(Data records Opens)
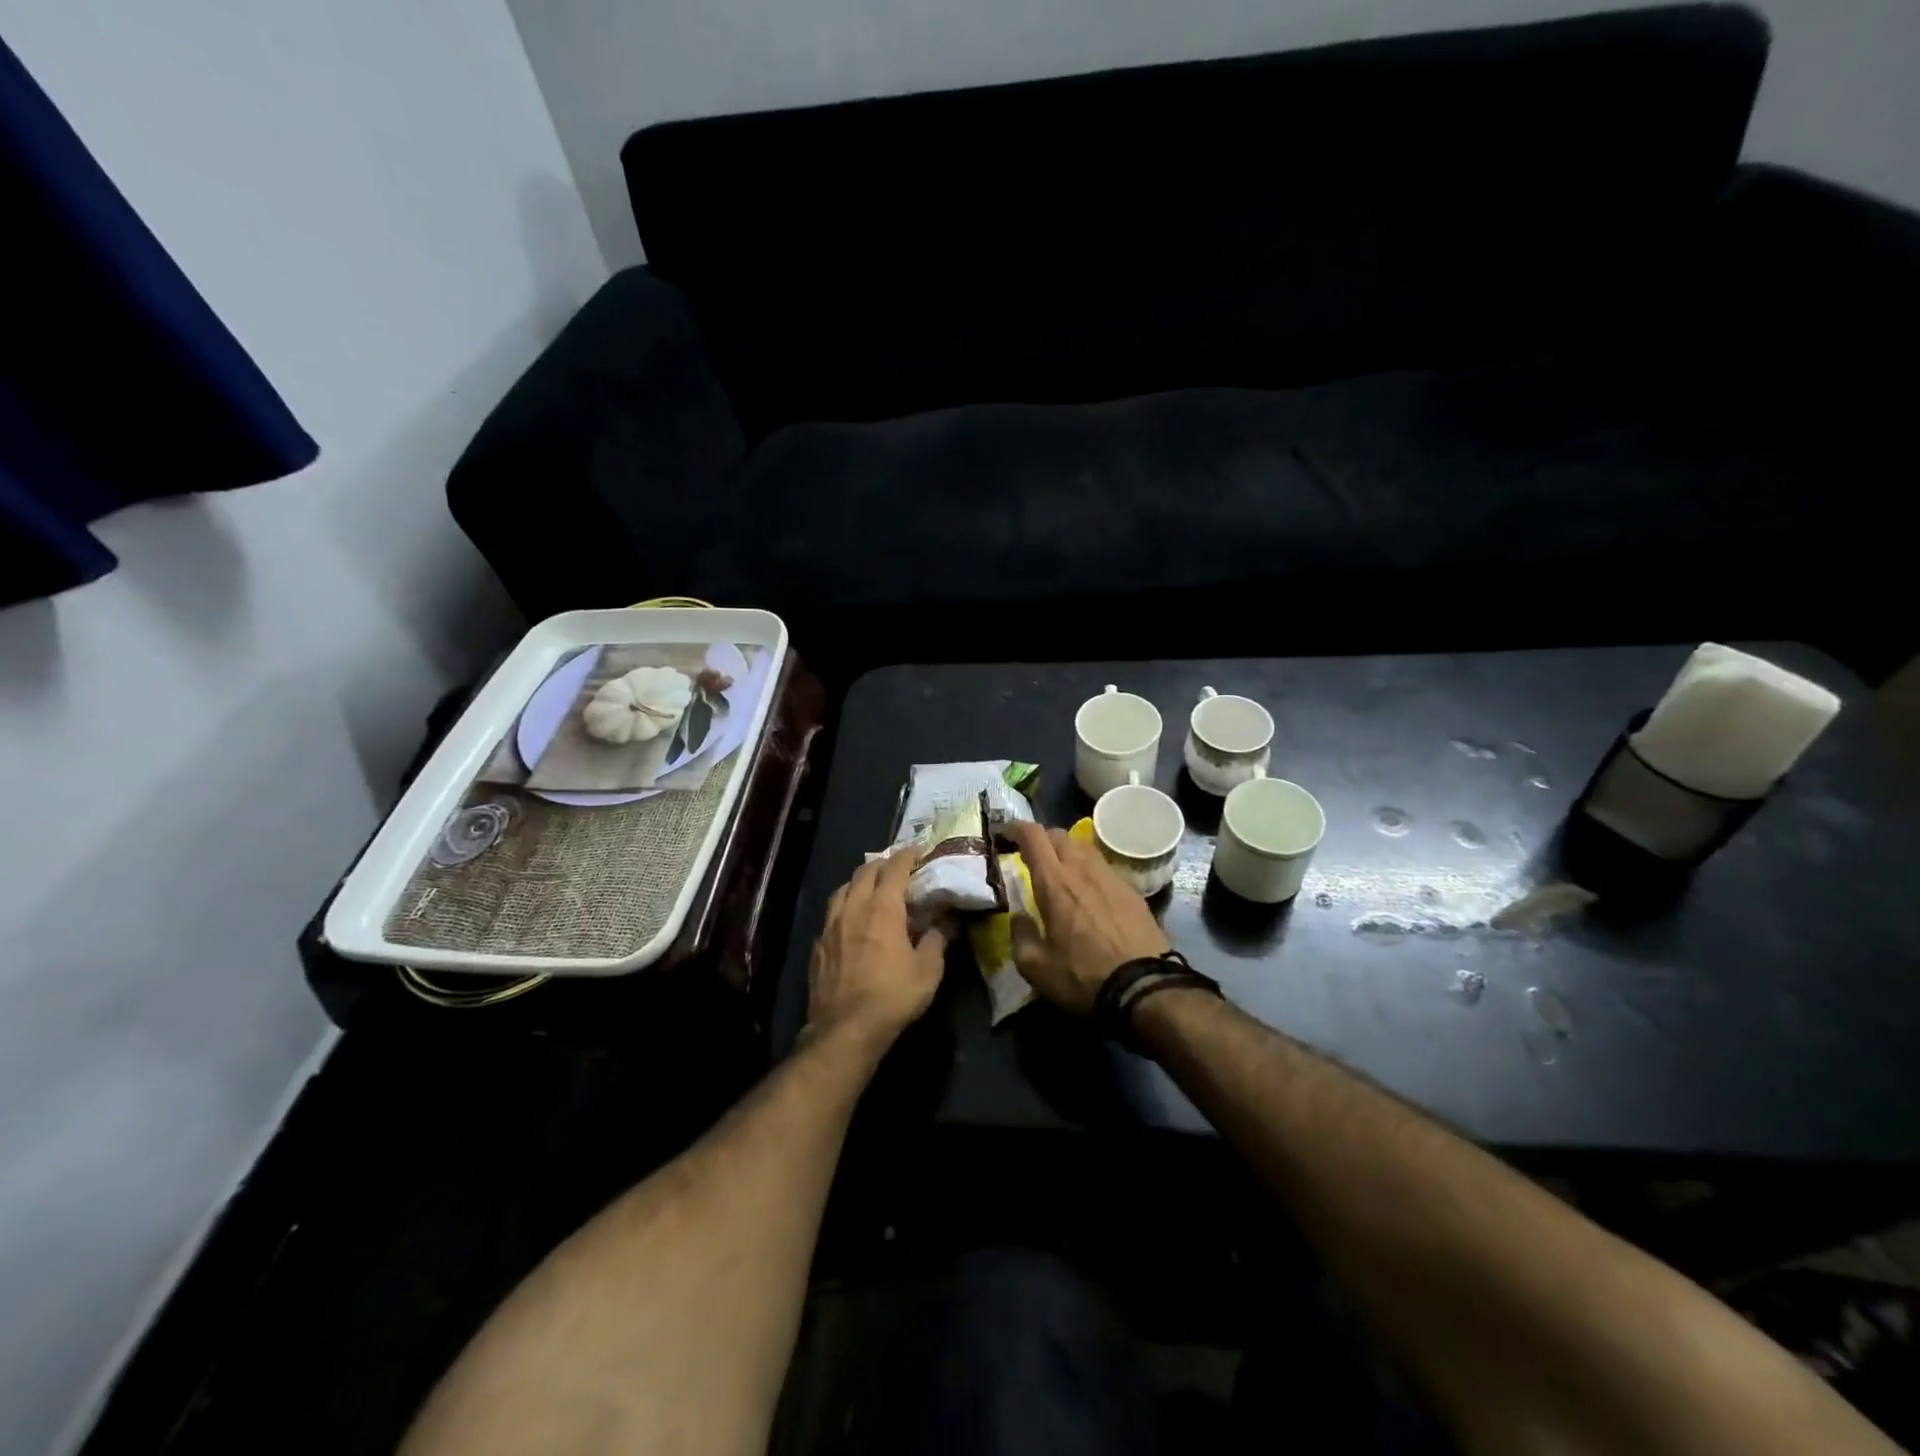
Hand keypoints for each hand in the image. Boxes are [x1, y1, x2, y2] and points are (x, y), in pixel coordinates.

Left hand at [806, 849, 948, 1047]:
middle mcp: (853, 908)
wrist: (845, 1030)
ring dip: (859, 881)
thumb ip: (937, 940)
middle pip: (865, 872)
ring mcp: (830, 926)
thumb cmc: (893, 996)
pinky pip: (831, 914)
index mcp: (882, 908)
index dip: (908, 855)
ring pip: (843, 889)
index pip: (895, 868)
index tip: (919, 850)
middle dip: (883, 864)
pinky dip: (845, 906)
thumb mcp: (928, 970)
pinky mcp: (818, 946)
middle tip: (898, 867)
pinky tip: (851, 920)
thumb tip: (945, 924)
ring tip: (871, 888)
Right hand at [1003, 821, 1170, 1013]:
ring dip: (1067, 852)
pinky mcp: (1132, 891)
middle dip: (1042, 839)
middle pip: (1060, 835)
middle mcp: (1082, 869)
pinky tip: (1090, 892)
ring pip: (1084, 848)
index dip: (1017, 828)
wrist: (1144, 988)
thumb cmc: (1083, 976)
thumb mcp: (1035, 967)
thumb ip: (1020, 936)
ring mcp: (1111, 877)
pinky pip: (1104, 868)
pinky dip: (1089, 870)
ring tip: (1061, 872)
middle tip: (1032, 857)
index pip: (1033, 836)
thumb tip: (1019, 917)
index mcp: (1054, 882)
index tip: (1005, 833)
(Data records Closes)
■ **What the task asks**
Please give the entries again word for word, without any pictures.

■ **Completed exercise**
Hand keypoints for each hand in the image. Boxes are [x1, y1, x2, y2] and points are (x, y), in pixel coordinates.

Left hand at [806, 849, 948, 1047]:
middle mcp: (853, 908)
wrist: (845, 1030)
ring dip: (859, 881)
thumb ip: (937, 940)
middle pip: (865, 872)
ring mcp: (830, 926)
thumb cmc: (893, 996)
pinky pip: (831, 914)
index mcp: (882, 908)
index dip: (908, 855)
ring pip: (843, 889)
index pip: (895, 868)
index tip: (919, 850)
middle dip: (883, 864)
pinky dip: (845, 906)
thumb mcp: (928, 970)
pinky mcp: (818, 946)
middle tip: (898, 867)
pinky tip: (851, 920)
thumb tip: (945, 924)
ring tip: (871, 888)
Right hand at [1003, 821, 1170, 1013]:
ring dip: (1067, 852)
pinky mcp: (1132, 891)
middle dip: (1042, 839)
middle pip: (1060, 835)
middle mcp: (1082, 869)
pinky tip: (1090, 892)
ring pip: (1084, 848)
index dip: (1017, 828)
wrist: (1144, 988)
thumb cmc: (1083, 976)
thumb mcp: (1035, 967)
thumb ip: (1020, 936)
ring mcp: (1111, 877)
pinky pip: (1104, 868)
pinky dip: (1089, 870)
ring tip: (1061, 872)
middle tip: (1032, 857)
index pip: (1033, 836)
thumb tip: (1019, 917)
index mcp: (1054, 882)
index tip: (1005, 833)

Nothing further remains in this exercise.